SS: There is an old wag that if you do the thing you love, you’ll never have to “work” a day in your life. That is utter horseshit. I am doing exactly what I’ve always wanted to do, and I work three times as hard as I ever did when I had a job working for someone else. If you’re an entrepreneur, the work never ends. Never. And you like it that way. If you don’t absolutely love to roll up your sleeves, if you like sleeping 12 hours a day, if you think “weekends are mine and mine alone,” then get a job working 40 hours a week for someone else. You’ll be far happier in your life.
Q: Any final thoughts?
SS: I think being an entrepreneur isn’t about being “smart” or having instincts, it’s about figuring out what you want to offer people, then figuring out how to do that. You have to know you will fail more than you succeed — each failure is a step closer to success. Most of the successful entrepreneurs do three things well.
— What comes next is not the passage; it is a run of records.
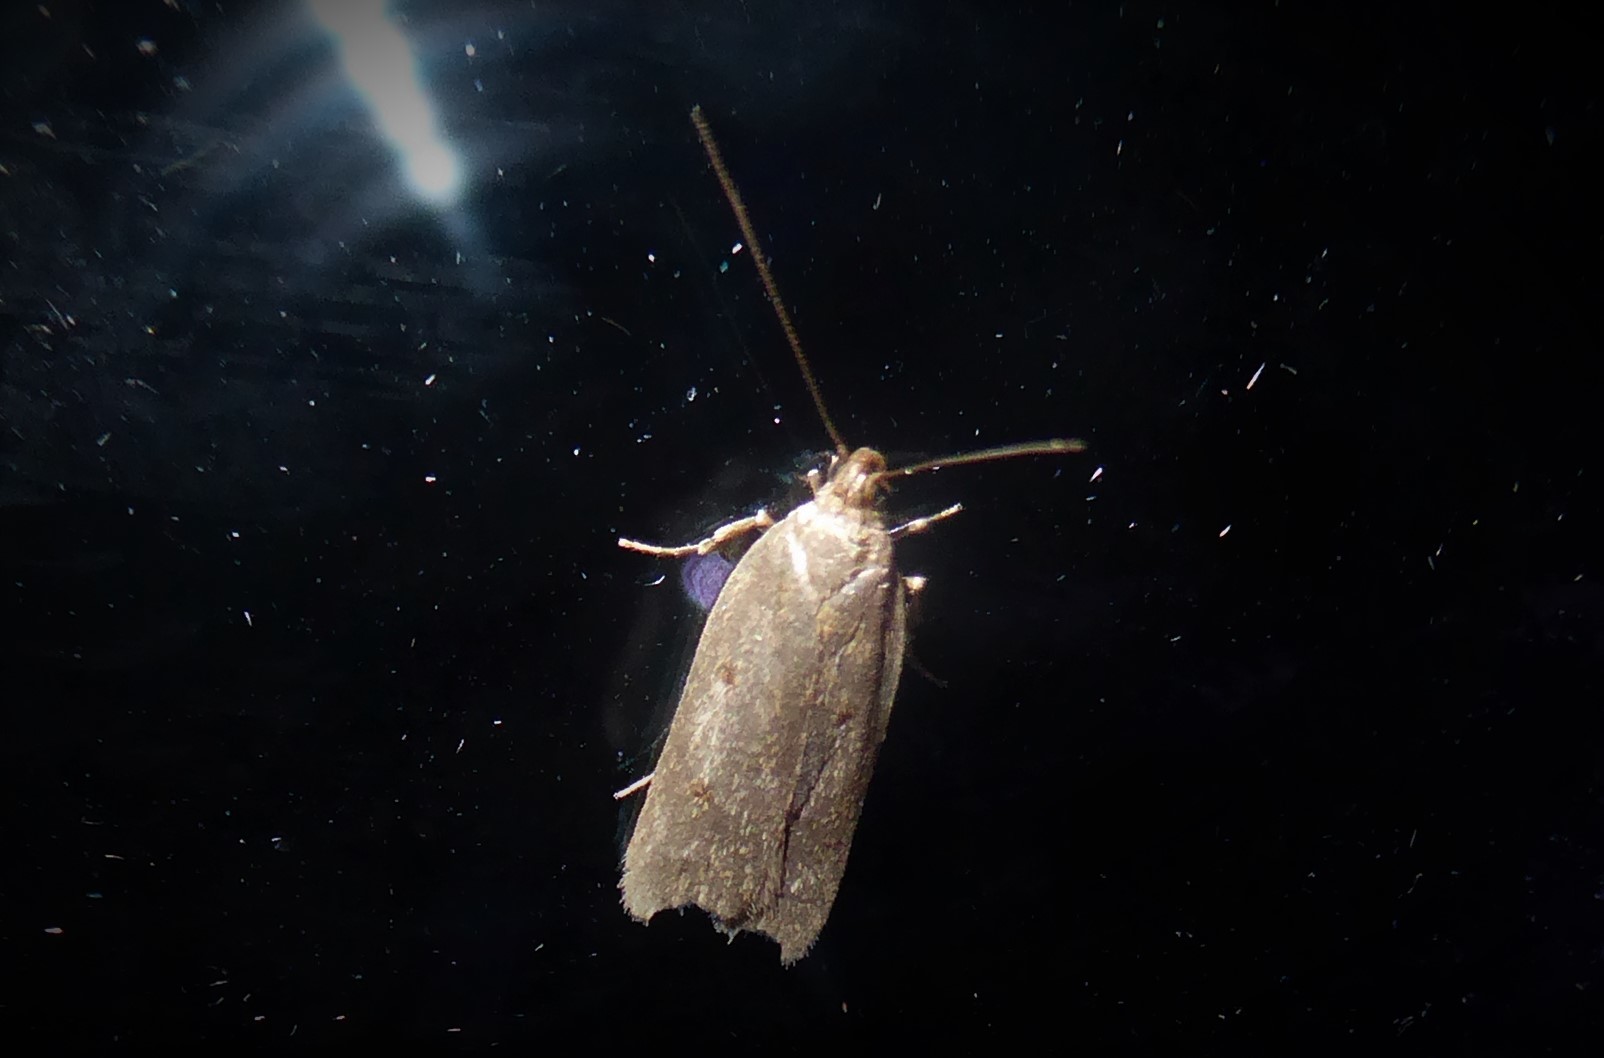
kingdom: Animalia
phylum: Arthropoda
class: Insecta
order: Lepidoptera
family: Depressariidae
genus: Phaeosaces
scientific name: Phaeosaces apocrypta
- First, they are obsessed with creating something that makes customers happy.
- Second, once they have a customer, they treasure that relationship and want to make sure it continues via great customer service.
- Third, they know that failure will come, that failing sucks and makes you miserable, and that being miserable is both OK and temporary.
If failure doesn’t bother you, that’s because you don’t care about what you’re doing. Keep trying things, keep working hard, keep figuring out how to create something that makes customers happy.
In Closing
Whenever I hear Scott speak about how he works in an “eat-what-you-kill,” “publish-or-perish” environment, I hear something I can apply to my business. Learning about Scott’s system made me wonder how I could add daily and weekly metrics to my system, The Wall of Pain. Scott also validates the joy and brutality of being an entrepreneur.
If you enjoy captivating fiction, especially sci-fi, I highly recommend his work.